● How to complete this task:
When a line in the entries contains the word "adsbygoogle", copy that line in full.

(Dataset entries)
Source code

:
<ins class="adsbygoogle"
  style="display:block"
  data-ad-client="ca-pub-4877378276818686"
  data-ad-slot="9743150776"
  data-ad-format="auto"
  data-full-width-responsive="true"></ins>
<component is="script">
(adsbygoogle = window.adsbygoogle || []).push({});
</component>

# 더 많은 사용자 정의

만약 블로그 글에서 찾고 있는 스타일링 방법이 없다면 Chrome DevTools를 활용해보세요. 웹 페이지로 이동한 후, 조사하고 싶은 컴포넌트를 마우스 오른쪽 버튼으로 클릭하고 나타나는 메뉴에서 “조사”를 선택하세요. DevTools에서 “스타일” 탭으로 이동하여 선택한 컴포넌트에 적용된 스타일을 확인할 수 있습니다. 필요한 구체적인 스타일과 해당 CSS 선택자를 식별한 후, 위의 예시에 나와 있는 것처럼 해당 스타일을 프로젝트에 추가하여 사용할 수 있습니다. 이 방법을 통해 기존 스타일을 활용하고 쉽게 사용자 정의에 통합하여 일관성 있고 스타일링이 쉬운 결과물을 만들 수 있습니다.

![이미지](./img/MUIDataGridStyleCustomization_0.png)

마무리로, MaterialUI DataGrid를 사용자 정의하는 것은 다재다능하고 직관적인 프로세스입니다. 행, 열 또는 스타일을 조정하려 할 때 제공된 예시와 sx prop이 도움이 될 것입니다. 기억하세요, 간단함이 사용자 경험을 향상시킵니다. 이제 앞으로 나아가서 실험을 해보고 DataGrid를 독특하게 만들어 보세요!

● Output:
<ins class="adsbygoogle"
(adsbygoogle = window.adsbygoogle || []).push({});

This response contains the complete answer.